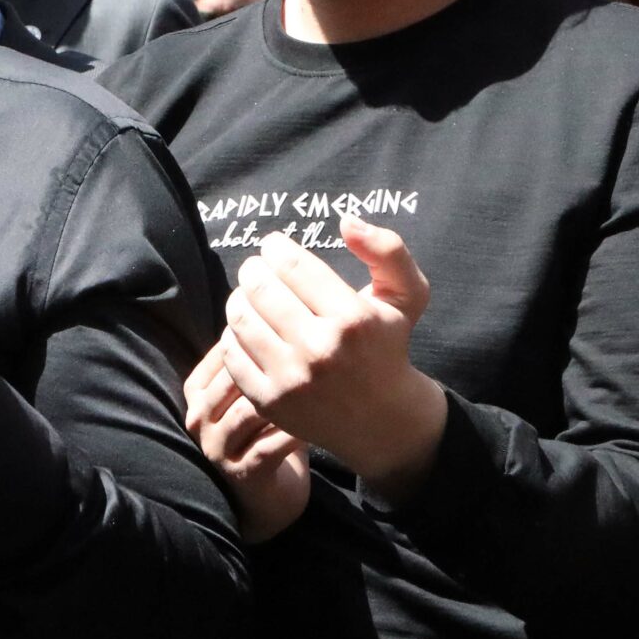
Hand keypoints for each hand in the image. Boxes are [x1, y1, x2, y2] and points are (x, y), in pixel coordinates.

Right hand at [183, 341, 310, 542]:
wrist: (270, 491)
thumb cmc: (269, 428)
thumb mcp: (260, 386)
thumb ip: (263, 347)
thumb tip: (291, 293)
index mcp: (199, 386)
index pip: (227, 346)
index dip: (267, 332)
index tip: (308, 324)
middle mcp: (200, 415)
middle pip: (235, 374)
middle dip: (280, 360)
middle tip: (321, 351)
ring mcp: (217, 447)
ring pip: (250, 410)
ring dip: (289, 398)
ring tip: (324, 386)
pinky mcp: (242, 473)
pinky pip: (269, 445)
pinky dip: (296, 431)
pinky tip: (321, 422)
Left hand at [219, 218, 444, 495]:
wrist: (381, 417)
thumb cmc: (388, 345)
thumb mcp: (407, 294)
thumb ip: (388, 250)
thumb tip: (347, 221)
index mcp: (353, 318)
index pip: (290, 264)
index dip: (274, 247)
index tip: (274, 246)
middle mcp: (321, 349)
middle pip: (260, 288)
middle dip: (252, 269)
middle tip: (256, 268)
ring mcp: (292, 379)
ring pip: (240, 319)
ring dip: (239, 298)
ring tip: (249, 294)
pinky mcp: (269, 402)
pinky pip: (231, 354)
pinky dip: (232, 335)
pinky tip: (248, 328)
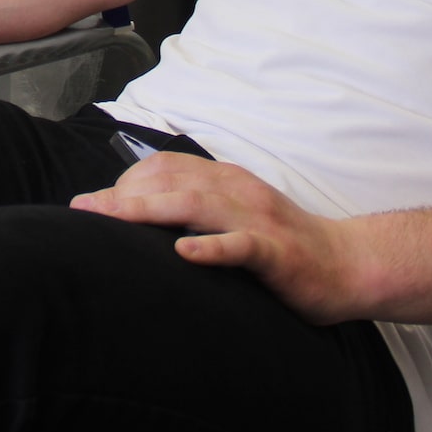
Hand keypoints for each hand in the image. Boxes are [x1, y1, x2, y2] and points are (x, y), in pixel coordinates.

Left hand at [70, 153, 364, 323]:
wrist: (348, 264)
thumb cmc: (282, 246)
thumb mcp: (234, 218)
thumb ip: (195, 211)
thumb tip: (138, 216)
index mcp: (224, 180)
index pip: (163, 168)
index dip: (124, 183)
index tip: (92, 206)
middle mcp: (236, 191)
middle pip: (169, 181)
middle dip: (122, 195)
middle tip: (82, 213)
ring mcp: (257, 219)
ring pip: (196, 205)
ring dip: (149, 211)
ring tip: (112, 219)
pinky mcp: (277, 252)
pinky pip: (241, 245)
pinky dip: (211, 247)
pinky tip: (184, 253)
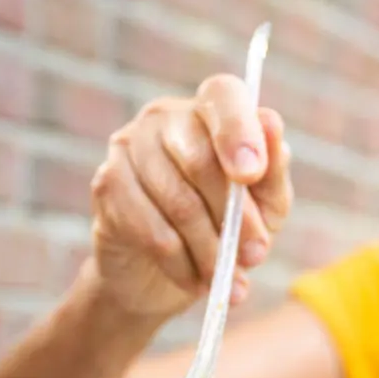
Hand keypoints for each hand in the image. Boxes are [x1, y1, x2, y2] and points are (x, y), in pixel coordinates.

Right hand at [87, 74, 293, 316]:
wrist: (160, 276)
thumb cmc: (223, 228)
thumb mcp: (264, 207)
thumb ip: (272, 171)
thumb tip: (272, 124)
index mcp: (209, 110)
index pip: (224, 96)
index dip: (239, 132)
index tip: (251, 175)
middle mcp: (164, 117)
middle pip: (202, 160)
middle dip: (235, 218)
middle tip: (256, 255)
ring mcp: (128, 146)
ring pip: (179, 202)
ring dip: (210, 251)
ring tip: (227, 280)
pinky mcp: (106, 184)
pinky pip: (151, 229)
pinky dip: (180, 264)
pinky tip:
________________________
▸ **What is required**
Would you reproduce the listing above exactly, without any of its images?

▸ **Exercise answer**
Hand keypoints for each hand in the image. Boxes are [x1, y1, x2, y2] and points are (x, y), in pixel coordinates.

Right hand at [183, 341, 310, 542]:
wrist: (270, 491)
thumb cmc: (269, 428)
thumb mcp: (260, 386)
thumb ip: (263, 347)
thumb tip: (291, 293)
index mcp: (199, 386)
index pip: (227, 346)
index dip: (267, 332)
index tip: (308, 324)
middle mcp: (200, 415)
middle pip: (235, 374)
middle dip: (280, 360)
middle tip: (321, 351)
ring mcp: (217, 447)
ring pip: (250, 410)
ring dip: (289, 398)
ring tip: (324, 386)
pinky mcp: (242, 473)
pinky pip: (269, 445)
pinky dip: (296, 431)
pinky tip: (321, 422)
Left hand at [219, 218, 444, 495]:
wrist: (381, 417)
thumb cmc: (388, 345)
thumb mcp: (407, 294)
thumb ip: (388, 250)
thumb tip: (347, 221)
index mcp: (353, 318)
index pip: (290, 264)
index dip: (274, 247)
index tip: (274, 246)
middle mcp: (321, 349)
middle pip: (260, 288)
middle dip: (252, 269)
middle tip: (256, 268)
ring mcp: (292, 379)
ring pip: (240, 319)
ring dip: (239, 298)
ring tip: (249, 294)
pinky mcp: (269, 402)
pinky pip: (231, 354)
pinky dip: (232, 335)
pinky tip: (248, 328)
Hand keypoints for each hand in the image. Boxes are [x1, y1, x2, y2] and points are (x, y), in pixel coordinates.

Left hand at [70, 153, 364, 323]:
wrist: (348, 264)
thumb cmc: (282, 246)
thumb mcp: (234, 218)
thumb ip: (195, 211)
thumb tip: (138, 216)
index mcp: (224, 180)
index pip: (163, 168)
index dip: (124, 183)
index tip: (92, 206)
middle mcp: (236, 191)
middle pip: (169, 181)
middle dip: (122, 195)
middle tip: (82, 213)
ring mcp: (257, 219)
ring pip: (196, 205)
ring dip: (149, 211)
ring tip: (112, 219)
pinky mcp: (277, 252)
pinky pip: (241, 245)
pinky dip: (211, 247)
pinky tip: (184, 253)
Hand keypoints for each hand in the image. Boxes are [x1, y1, x2, y2] and points are (x, y), in pixel coordinates.

Right hand at [87, 74, 293, 316]:
wrist: (160, 276)
thumb cmc: (223, 228)
thumb mcp: (264, 207)
thumb ip: (272, 171)
thumb tip: (272, 124)
index mcp: (209, 110)
index pip: (224, 96)
index dip: (239, 132)
index tip: (251, 175)
middle mcp: (164, 117)
middle pip: (202, 160)
middle dip: (235, 218)
middle tip: (256, 255)
ring mcp: (128, 146)
ring pip: (179, 202)
ring dip: (210, 251)
ring tip: (227, 280)
pinky mcp: (106, 184)
pinky pip: (151, 229)
pinky dip: (180, 264)
pinky tip:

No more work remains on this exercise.